EXERCISE PASSAGE:
Start of Block

This creates a list of element with their properties assessible. This Technical step above is called feature engineering we can see the rest of the code in the descriptors folder

Looping through Each of the structures to obtain the specific properties.

band_gaps = []
formula = []

for r in docs[]:
    bg = r.band_gap
    fl = r.formula_pretty

    full_structure = mpr.get_structure_by_material_id(r.material_id)
    structure = full_structure[0]

    output_df = pd.concat([output_df, pd.DataFrame(uneven_dict_converter(descriptors(r)))], ignore_index=True)

    band_gaps += [bg]
    formula += [fl]

Here is what the dataset looks like

output

fig 3: The raw dataset extracted from materials project. The dataset can be found in the data folder.

3.3 Building a model using an Extreme gradient Boosted tree (Xgboost) for the prediction of Semiconductor-Energy-Bandgap

Before building on the dataset, it is essential to clean up the dataset. The goal of data cleaning is to improve the quality of the data to ensure its accuracy, consistency, and reliability for analysis. You can find the steps in src -> data-preprocessing folder. However here are some important aspect of the preprocessing.

importing libraries

import pandas as pd
import warnings
import ast
import optuna

warnings.filterwarnings('ignore')

Load data

si_data = pd.read_csv('../data/SiliconProjectBandgap_dataset.csv')
ge_data = pd.read_csv('../data/GermaniumProjectBandgap_dataset.csv')

End of Block

TASK BRIEF:
Name every library that the bandgap code excerpt above imports in its "importing libraries" step.

RECORDED INFORMATION:
Start of Block

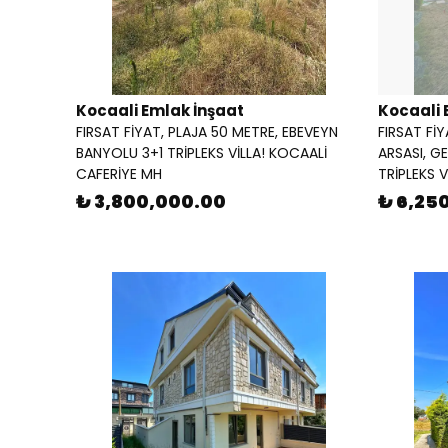
Kocaali Emlak İnşaat
Kocaali 
FIRSAT FİYAT, PLAJA 50 METRE, EBEVEYN
FIRSAT Fİ
BANYOLU 3+1 TRİPLEKS VİLLA! KOCAALİ
ARSASI, G
CAFERİYE MH
TRİPLEKS 
₺ 3,800,000.00
₺ 6,25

End of Block

TASK OUTPUT:
pandas (imported as pd), warnings, ast, optuna